Figure 1: Airflow UI showing a selection of scheduled data pipeline tasks (pipeline names hidden).
Docker containers are used to build and deploy the Airflow setup. To build these containers, AWS build tooling (Code Pipeline, Code Build and Code Deploy toolchain) were used. The AWS build tooling is well integrated with AWS systems and uses Identity and Access Management (IAM) roles to ensure that pipelines meet the principle of least privilege – i.e. have the minimum amount of permissions required to do their job.
To run the Airflow cluster, AWS Elastic Container Service (ECS) using both Elastic Cloud Compute (EC2) and Fargate were selected as a compute platform.
ECS was selected because it is a flexible platform that allows for scaling up and down of dynamic workloads, allowing Photobox to only pay for what they used.

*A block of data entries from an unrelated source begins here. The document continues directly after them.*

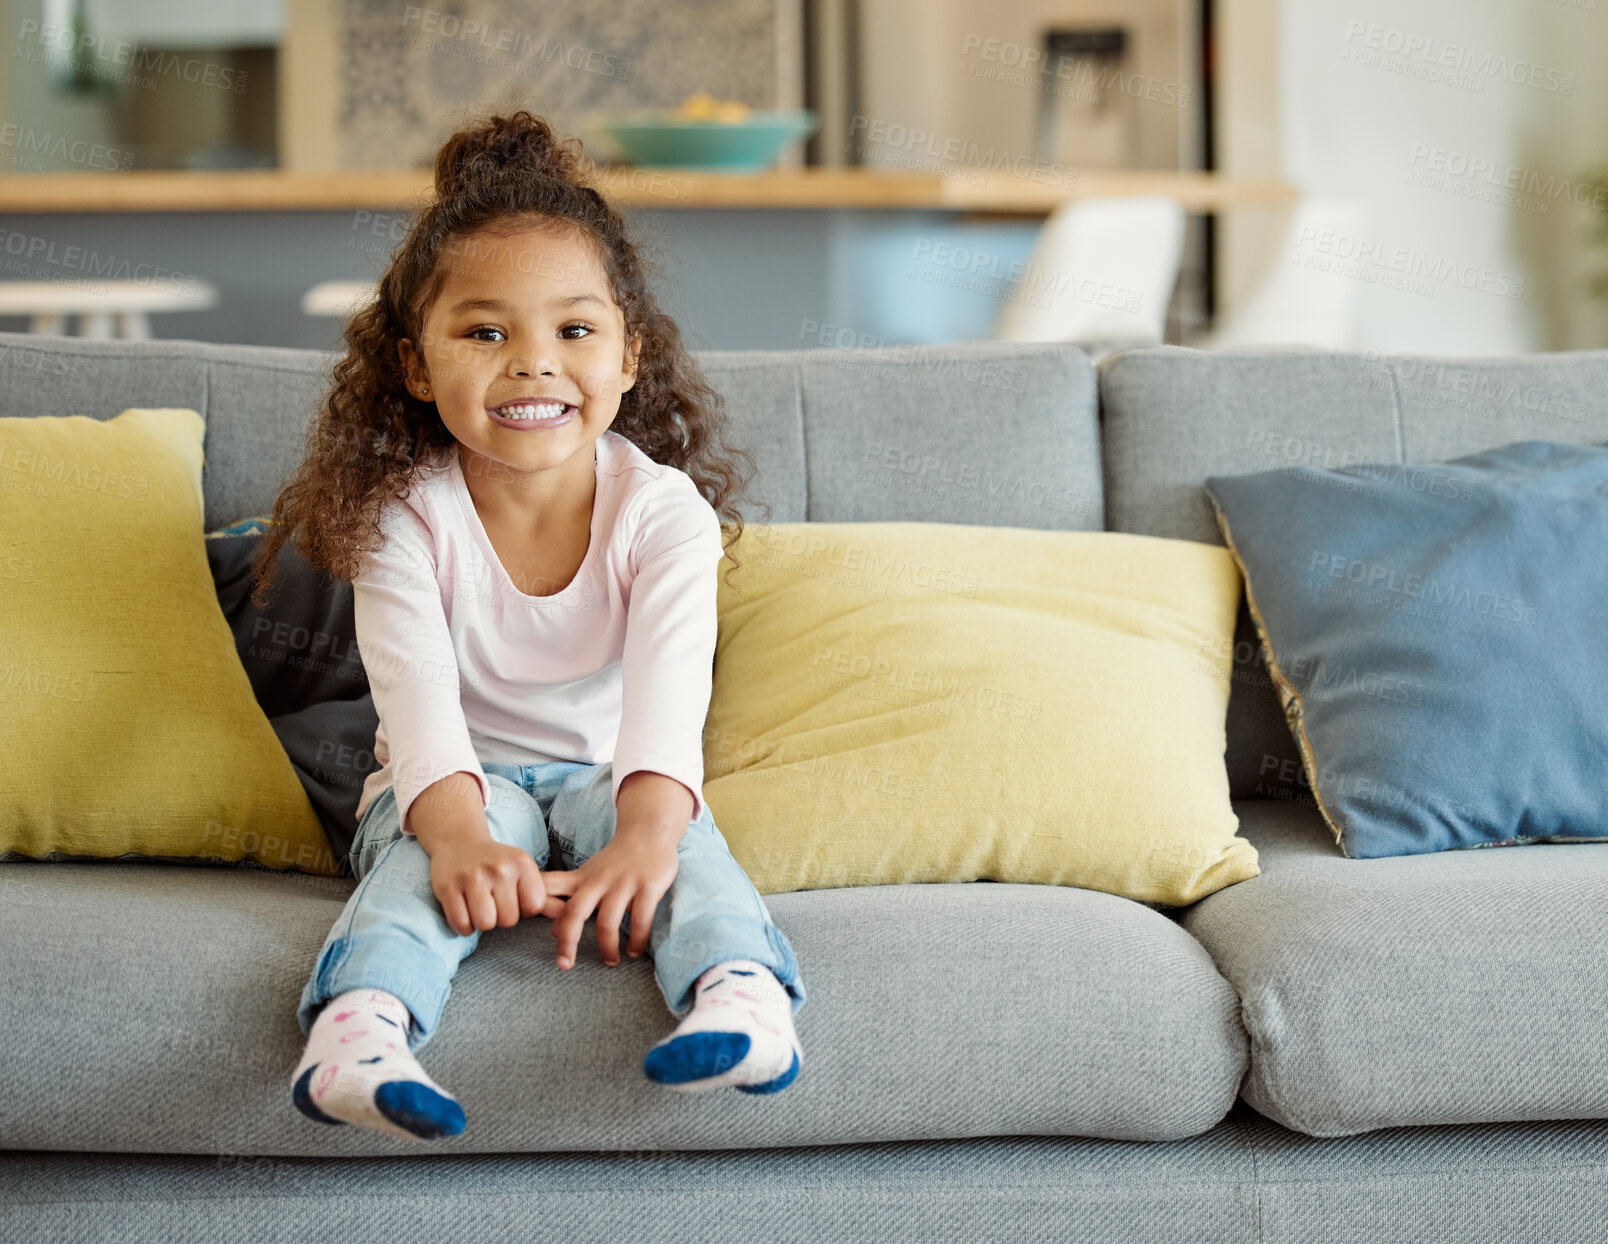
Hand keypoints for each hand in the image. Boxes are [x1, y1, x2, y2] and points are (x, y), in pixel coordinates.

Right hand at [428, 834, 556, 937]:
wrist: (458, 841)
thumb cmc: (496, 863)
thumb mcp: (523, 871)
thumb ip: (545, 895)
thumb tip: (566, 913)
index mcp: (522, 863)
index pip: (533, 907)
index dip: (523, 909)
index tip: (512, 897)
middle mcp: (500, 869)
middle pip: (509, 920)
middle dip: (500, 917)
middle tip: (492, 900)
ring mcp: (472, 877)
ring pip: (486, 924)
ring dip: (482, 922)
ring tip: (478, 905)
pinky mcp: (448, 888)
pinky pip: (462, 924)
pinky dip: (463, 925)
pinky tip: (464, 909)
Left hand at [541, 828, 679, 969]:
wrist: (649, 831)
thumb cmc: (616, 859)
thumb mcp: (589, 875)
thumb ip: (569, 899)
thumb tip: (552, 931)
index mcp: (582, 879)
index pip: (550, 889)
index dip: (534, 904)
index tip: (523, 923)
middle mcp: (599, 881)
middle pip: (575, 912)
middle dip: (567, 940)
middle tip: (564, 965)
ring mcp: (624, 884)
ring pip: (608, 921)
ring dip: (607, 947)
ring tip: (610, 962)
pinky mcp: (648, 887)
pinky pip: (640, 919)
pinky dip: (636, 939)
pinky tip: (634, 951)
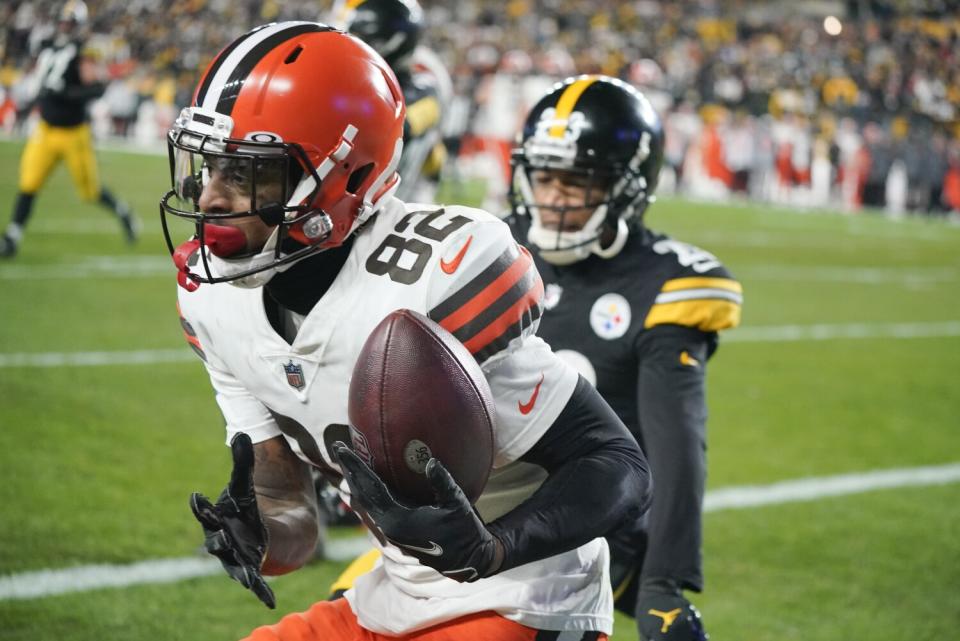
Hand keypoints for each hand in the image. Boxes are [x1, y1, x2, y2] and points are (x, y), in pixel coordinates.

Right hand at [190, 433, 274, 607]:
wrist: (271, 527)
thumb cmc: (250, 506)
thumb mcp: (246, 485)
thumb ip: (243, 462)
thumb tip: (240, 433)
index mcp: (217, 517)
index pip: (205, 512)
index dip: (201, 506)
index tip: (197, 497)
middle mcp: (222, 540)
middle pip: (215, 541)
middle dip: (217, 538)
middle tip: (220, 535)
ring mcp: (235, 558)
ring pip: (232, 564)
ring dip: (236, 567)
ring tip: (242, 572)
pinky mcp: (252, 570)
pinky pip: (255, 583)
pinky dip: (260, 591)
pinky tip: (269, 601)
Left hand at [334, 442, 503, 581]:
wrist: (468, 558)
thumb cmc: (464, 530)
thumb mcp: (457, 503)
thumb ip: (442, 482)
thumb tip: (430, 462)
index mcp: (398, 520)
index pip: (370, 488)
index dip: (356, 467)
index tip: (342, 449)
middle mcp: (389, 526)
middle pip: (361, 495)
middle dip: (350, 472)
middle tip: (339, 449)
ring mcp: (391, 530)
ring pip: (366, 503)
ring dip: (357, 482)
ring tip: (348, 462)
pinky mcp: (397, 530)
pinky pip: (374, 508)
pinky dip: (367, 492)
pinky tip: (366, 482)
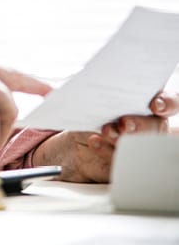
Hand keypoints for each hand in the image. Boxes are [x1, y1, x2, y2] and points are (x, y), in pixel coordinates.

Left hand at [31, 90, 175, 181]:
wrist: (75, 137)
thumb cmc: (93, 111)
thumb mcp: (96, 97)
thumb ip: (107, 92)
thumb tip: (107, 81)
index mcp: (150, 105)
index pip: (169, 103)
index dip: (166, 103)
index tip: (155, 105)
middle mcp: (150, 126)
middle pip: (157, 127)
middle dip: (142, 125)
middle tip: (126, 124)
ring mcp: (141, 146)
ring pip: (142, 146)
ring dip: (123, 138)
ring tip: (107, 130)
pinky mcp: (126, 163)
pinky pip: (120, 160)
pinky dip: (105, 150)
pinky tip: (94, 140)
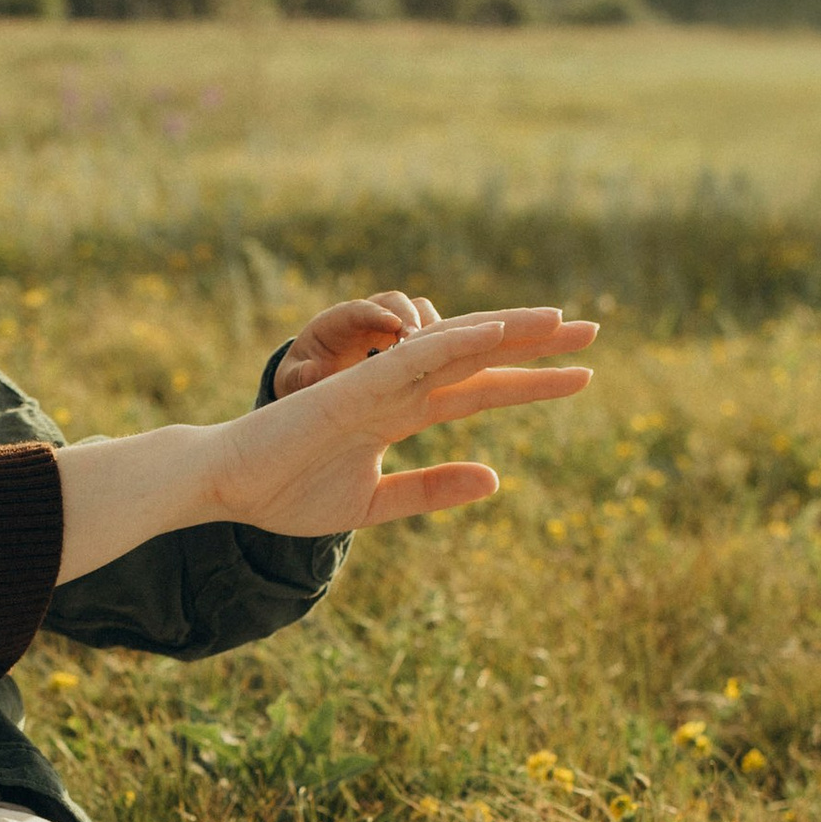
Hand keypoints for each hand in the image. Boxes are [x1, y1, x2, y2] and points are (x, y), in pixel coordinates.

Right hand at [201, 304, 595, 536]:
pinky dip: (454, 343)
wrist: (225, 488)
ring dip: (508, 330)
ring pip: (455, 346)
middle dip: (537, 344)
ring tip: (562, 319)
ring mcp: (377, 383)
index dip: (531, 382)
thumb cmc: (286, 492)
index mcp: (401, 414)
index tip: (583, 377)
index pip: (479, 389)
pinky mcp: (354, 388)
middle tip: (595, 329)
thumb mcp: (374, 502)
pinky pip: (412, 360)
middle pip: (479, 356)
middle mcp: (397, 389)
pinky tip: (496, 331)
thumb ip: (432, 489)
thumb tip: (496, 478)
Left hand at [272, 290, 444, 397]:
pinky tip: (449, 361)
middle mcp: (367, 316)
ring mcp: (389, 325)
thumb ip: (298, 376)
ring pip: (418, 311)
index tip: (393, 324)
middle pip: (394, 302)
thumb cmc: (302, 375)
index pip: (359, 309)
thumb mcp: (291, 379)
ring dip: (431, 327)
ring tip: (440, 350)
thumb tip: (311, 371)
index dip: (377, 314)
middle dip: (409, 318)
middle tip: (420, 341)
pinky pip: (430, 332)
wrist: (316, 375)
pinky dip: (441, 341)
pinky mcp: (406, 338)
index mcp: (336, 321)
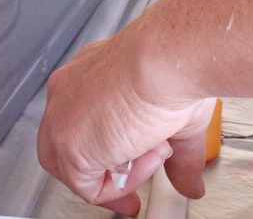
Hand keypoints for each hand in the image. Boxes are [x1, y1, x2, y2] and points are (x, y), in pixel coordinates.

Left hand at [36, 24, 215, 215]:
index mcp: (88, 76)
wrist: (164, 60)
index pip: (82, 121)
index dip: (107, 150)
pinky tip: (147, 159)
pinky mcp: (68, 146)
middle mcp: (68, 92)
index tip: (131, 165)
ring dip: (121, 174)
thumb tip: (190, 181)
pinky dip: (121, 184)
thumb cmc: (170, 68)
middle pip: (68, 147)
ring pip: (77, 169)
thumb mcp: (176, 117)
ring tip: (154, 155)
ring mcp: (62, 119)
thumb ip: (178, 155)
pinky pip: (88, 186)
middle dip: (103, 173)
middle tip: (131, 193)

Fargate is a Serverless container platform that allows a Docker container to be executed on demand. Fargate reduces the amount of time required to manage compute infrastructure, because the underlying operating system is managed by AWS.
For Photobox and Infinity Works, the benefits of Infrastructure as Code – audit, reuse, change control, ability to create test environments and to recover from disasters – mean that developing using Infrastructure as Code techniques is a default position. To not use Infrastructure as Code techniques would be unusual. In this case, Photobox were already using CloudFormation for their projects, and Infinity Works have a lot of experience using the tool.
To monitor the platform and pipelines, Infinity Works proposed the use of CloudWatch. CloudWatch support is built-in to ECS, making the integration simple and cost-effective. Airflow publishes StatsD metrics, and Infinity Works proposed the use of a sidecar container – a container specifically designed to monitor the Airflow container – hosted CloudWatch Agent to gather metrics from the running Airflow cluster and feed these back to CloudWatch.
Dashboards were created in CloudWatch to provide a visual representation of system health.
CloudWatch alarms notify operators about resource usage on Fargate containers. This allows operators to resize container instances appropriately to the CPU and memory requirements of each data pipeline.
Infinity Works helped Photobox further improve their DevOps processes within the Data Engineering space by implementing best practices in Infrastructure as Code and CI/CD by the use of Infrastructure as Code to manage the Airflow cluster.
Infinity Works produced a report containing recommendations to the wider Data Engineering team on where the principle of least privilege, Role Based Access Control (RBAC), and AWS account separation could be used to improve the security of the solution without impacting the solution.
To improve visibility of the health of operational systems, Infinity Works implemented structured logging using CloudWatch logs. This enabled the use of CloudWatch Insights to query and analyse logs data in real-time. Processing and pipeline alerts were connected to Slack channels in order to prompt engineering teams to take action in the case of delays or failures of data pipelines.
With legacy infrastructure, it is unfortunately not always possible to fully utilise infrastructure-as-code and CI/CD to tear down and spin up infrastructure on demand. Some older instances running in EC2 were highly customised and could not easily be rebuilt from a template. For these situations AWS EC2 Lifecycle Manager was used to protect the instances, providing backups, rollback capabilities and the ability to easily recover from disasters, whilst causing minimal change to the instances themselves, thus reducing risk of introducing unforeseen issues in unknown code.
Some data is loaded in bulk (e.g. initial ingests or backfills) using AWS Batch to perform transformations before writing output to S3 for later ingestion. In order to make this modular, extensible, and easy to maintain, Infinity Works implemented a CI/CD pipeline to produce new Docker images for use with AWS Batch.
Figure 2: Extract of architecture for bulk loading data